* [Records provided]:
*** Begin section ***

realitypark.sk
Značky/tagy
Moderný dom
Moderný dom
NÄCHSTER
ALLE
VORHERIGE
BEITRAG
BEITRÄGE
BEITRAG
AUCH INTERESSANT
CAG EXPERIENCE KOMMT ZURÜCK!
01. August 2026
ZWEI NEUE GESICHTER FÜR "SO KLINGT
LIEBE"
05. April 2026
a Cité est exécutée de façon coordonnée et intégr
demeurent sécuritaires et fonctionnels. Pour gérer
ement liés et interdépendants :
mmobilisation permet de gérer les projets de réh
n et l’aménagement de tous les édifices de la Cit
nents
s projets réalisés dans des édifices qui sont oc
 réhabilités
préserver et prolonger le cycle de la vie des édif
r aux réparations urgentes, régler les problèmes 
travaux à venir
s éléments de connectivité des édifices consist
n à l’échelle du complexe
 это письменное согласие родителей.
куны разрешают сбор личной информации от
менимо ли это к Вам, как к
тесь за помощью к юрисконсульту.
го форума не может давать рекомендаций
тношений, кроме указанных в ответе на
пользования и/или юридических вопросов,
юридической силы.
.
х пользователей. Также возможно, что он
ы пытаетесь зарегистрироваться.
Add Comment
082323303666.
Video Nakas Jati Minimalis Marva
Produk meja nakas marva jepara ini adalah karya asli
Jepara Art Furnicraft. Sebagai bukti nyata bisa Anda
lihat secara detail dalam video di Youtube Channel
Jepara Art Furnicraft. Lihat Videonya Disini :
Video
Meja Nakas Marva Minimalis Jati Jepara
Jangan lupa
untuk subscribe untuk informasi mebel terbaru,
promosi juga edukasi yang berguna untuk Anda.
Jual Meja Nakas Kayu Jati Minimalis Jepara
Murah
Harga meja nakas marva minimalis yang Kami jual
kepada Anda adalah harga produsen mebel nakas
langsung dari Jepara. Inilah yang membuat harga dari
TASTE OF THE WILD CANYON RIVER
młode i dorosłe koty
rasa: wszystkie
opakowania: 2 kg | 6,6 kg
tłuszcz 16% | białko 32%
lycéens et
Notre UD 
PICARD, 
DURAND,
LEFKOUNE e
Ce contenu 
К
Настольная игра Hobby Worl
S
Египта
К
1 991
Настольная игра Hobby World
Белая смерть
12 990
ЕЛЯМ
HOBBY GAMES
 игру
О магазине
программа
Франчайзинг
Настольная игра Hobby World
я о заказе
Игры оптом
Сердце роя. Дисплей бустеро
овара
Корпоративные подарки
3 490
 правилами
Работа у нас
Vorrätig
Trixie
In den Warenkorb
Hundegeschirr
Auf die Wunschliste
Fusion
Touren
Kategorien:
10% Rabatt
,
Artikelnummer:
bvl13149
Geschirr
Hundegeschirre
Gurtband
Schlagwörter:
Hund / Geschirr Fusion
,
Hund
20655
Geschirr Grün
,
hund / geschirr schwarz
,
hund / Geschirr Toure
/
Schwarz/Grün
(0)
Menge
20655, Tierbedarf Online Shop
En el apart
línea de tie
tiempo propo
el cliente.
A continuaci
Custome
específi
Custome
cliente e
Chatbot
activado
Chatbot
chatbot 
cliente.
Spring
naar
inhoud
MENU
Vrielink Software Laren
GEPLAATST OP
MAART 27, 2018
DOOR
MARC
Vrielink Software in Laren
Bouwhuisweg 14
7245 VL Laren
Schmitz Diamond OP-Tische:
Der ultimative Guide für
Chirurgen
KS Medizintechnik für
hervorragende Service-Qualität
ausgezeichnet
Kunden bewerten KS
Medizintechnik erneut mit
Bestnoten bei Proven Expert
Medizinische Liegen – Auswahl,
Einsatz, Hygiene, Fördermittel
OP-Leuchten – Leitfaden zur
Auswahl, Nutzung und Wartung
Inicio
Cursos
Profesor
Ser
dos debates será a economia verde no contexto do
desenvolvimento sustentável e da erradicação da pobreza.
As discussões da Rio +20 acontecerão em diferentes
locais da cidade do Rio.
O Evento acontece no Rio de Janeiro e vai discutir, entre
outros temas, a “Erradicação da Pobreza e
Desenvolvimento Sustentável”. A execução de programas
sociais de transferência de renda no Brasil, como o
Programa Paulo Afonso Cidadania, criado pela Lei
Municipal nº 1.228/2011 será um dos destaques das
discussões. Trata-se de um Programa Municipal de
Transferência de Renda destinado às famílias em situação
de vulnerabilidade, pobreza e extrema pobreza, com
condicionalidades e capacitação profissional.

*** End section ***

* [Assignment]:
Using the data above, repeat every line exactly.

* [Solution to this problem]:
realitypark.sk
Značky/tagy
Moderný dom
Moderný dom
NÄCHSTER
ALLE
VORHERIGE
BEITRAG
BEITRÄGE
BEITRAG
AUCH INTERESSANT
CAG EXPERIENCE KOMMT ZURÜCK!
01. August 2026
ZWEI NEUE GESICHTER FÜR "SO KLINGT
LIEBE"
05. April 2026
a Cité est exécutée de façon coordonnée et intégr
demeurent sécuritaires et fonctionnels. Pour gérer
ement liés et interdépendants :
mmobilisation permet de gérer les projets de réh
n et l’aménagement de tous les édifices de la Cit
nents
s projets réalisés dans des édifices qui sont oc
 réhabilités
préserver et prolonger le cycle de la vie des édif
r aux réparations urgentes, régler les problèmes 
travaux à venir
s éléments de connectivité des édifices consist
n à l’échelle du complexe
 это письменное согласие родителей.
куны разрешают сбор личной информации от
менимо ли это к Вам, как к
тесь за помощью к юрисконсульту.
го форума не может давать рекомендаций
тношений, кроме указанных в ответе на
пользования и/или юридических вопросов,
юридической силы.
.
х пользователей. Также возможно, что он
ы пытаетесь зарегистрироваться.
Add Comment
082323303666.
Video Nakas Jati Minimalis Marva
Produk meja nakas marva jepara ini adalah karya asli
Jepara Art Furnicraft. Sebagai bukti nyata bisa Anda
lihat secara detail dalam video di Youtube Channel
Jepara Art Furnicraft. Lihat Videonya Disini :
Video
Meja Nakas Marva Minimalis Jati Jepara
Jangan lupa
untuk subscribe untuk informasi mebel terbaru,
promosi juga edukasi yang berguna untuk Anda.
Jual Meja Nakas Kayu Jati Minimalis Jepara
Murah
Harga meja nakas marva minimalis yang Kami jual
kepada Anda adalah harga produsen mebel nakas
langsung dari Jepara. Inilah yang membuat harga dari
TASTE OF THE WILD CANYON RIVER
młode i dorosłe koty
rasa: wszystkie
opakowania: 2 kg | 6,6 kg
tłuszcz 16% | białko 32%
lycéens et
Notre UD 
PICARD, 
DURAND,
LEFKOUNE e
Ce contenu 
К
Настольная игра Hobby Worl
S
Египта
К
1 991
Настольная игра Hobby World
Белая смерть
12 990
ЕЛЯМ
HOBBY GAMES
 игру
О магазине
программа
Франчайзинг
Настольная игра Hobby World
я о заказе
Игры оптом
Сердце роя. Дисплей бустеро
овара
Корпоративные подарки
3 490
 правилами
Работа у нас
Vorrätig
Trixie
In den Warenkorb
Hundegeschirr
Auf die Wunschliste
Fusion
Touren
Kategorien:
10% Rabatt
,
Artikelnummer:
bvl13149
Geschirr
Hundegeschirre
Gurtband
Schlagwörter:
Hund / Geschirr Fusion
,
Hund
20655
Geschirr Grün
,
hund / geschirr schwarz
,
hund / Geschirr Toure
/
Schwarz/Grün
(0)
Menge
20655, Tierbedarf Online Shop
En el apart
línea de tie
tiempo propo
el cliente.
A continuaci
Custome
específi
Custome
cliente e
Chatbot
activado
Chatbot
chatbot 
cliente.
Spring
naar
inhoud
MENU
Vrielink Software Laren
GEPLAATST OP
MAART 27, 2018
DOOR
MARC
Vrielink Software in Laren
Bouwhuisweg 14
7245 VL Laren
Schmitz Diamond OP-Tische:
Der ultimative Guide für
Chirurgen
KS Medizintechnik für
hervorragende Service-Qualität
ausgezeichnet
Kunden bewerten KS
Medizintechnik erneut mit
Bestnoten bei Proven Expert
Medizinische Liegen – Auswahl,
Einsatz, Hygiene, Fördermittel
OP-Leuchten – Leitfaden zur
Auswahl, Nutzung und Wartung
Inicio
Cursos
Profesor
Ser
dos debates será a economia verde no contexto do
desenvolvimento sustentável e da erradicação da pobreza.
As discussões da Rio +20 acontecerão em diferentes
locais da cidade do Rio.
O Evento acontece no Rio de Janeiro e vai discutir, entre
outros temas, a “Erradicação da Pobreza e
Desenvolvimento Sustentável”. A execução de programas
sociais de transferência de renda no Brasil, como o
Programa Paulo Afonso Cidadania, criado pela Lei
Municipal nº 1.228/2011 será um dos destaques das
discussões. Trata-se de um Programa Municipal de
Transferência de Renda destinado às famílias em situação
de vulnerabilidade, pobreza e extrema pobreza, com
condicionalidades e capacitação profissional.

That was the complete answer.